**Text section**
"""

The system 130 may be implemented in a number of different forms. For example, the system 130 may be implemented as a standard server, or multiple times in a group of such servers. Additionally, the system 130 may also be implemented as part of a rack server system or a personal computer such as a laptop computer. Alternatively, components from system 130 may be combined with one or more other same or similar systems and an entire system 130 may be made up of multiple computing devices communicating with each other.

FIG. 1C illustrates an exemplary component-level structure of the end-point device(s) 140, in accordance with an embodiment of the disclosure. As shown in FIG. 1C, the end-point device(s) 140 includes a processor 152, memory 154, an input/output device such as a display 156, a communication interface 158, and a transceiver 160, among other components. The end-point device(s) 140 may also be provided with a storage device, such as a microdrive or other device, to provide additional storage. Each of the components 152, 154, 158, and 160, are interconnected using various buses, and several of the components may be mounted on a common motherboard or in other manners as appropriate.

"""

**Tasks for this exercise**
1. List each component of the end-point device(s) 140 that the passage on system 130 and end-point device 140 names together with its reference numeral.
2. Extend the passage on system 130 and end-point device 140 with a further paragraph that follows on from its final sentence.

**Records from a data collection**
"""

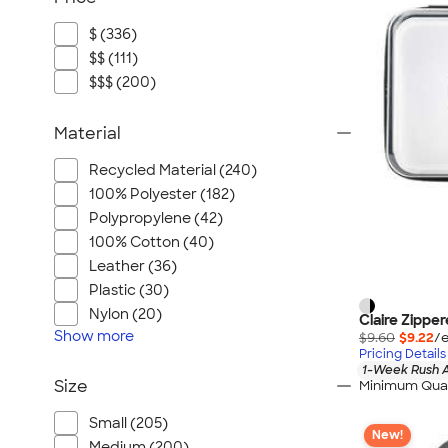
$ (336)
$$ (111)
$$$ (200)
Material
Recycled Material (240)
100% Polyester (182)
Polypropylene (42)
100% Cotton (40)
Leather (36)
Plastic (30)
Nylon (20)
Claire Zippe
Show
more
$9.60
$9.22
/e
Pricing Details
1-Week Rush A
Size
Minimum Quan
Small (205)
New!
Medium (200)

"""

**Task responses**
1. processor 152, memory 154, display 156, communication interface 158, transceiver 160

2.
The processor 152 is configured to execute instructions within the end-point device(s) 140, including instructions stored in the memory 154, which in one embodiment includes the instructions of an application that may perform the functions disclosed herein, including certain logic, data processing, and data storing functions. The processor may be implemented as a chipset of chips that include separate and multiple analog and digital processors. The processor may be configured to provide, for example, for coordination of the other components of the end-point device(s) 140, such as control of user interfaces, applications run by end-point device(s) 140, and wireless communication by end-point device(s) 140.

The processor 152 may be configured to communicate with the user through control interface 164 and display interface 166 coupled to a display 156. The display 156 may be, for example, a TFT LCD (Thin-Film-Transistor Liquid Crystal Display) or an OLED (Organic Light Emitting Diode) display, or other appropriate display technology. The display interface 156 may comprise appropriate circuitry and configured for driving the display 156 to present graphical and other information to a user. The control interface 164 may receive commands from a user and convert them for submission to the processor 152. In addition, an external interface 168 may be provided in communication with processor 152, so as to enable near area communication of end-point device(s) 140 with other devices. External interface 168 may provide, for example, for wired communication in some implementations, or for wireless communication in other implementations, and multiple interfaces may also be used.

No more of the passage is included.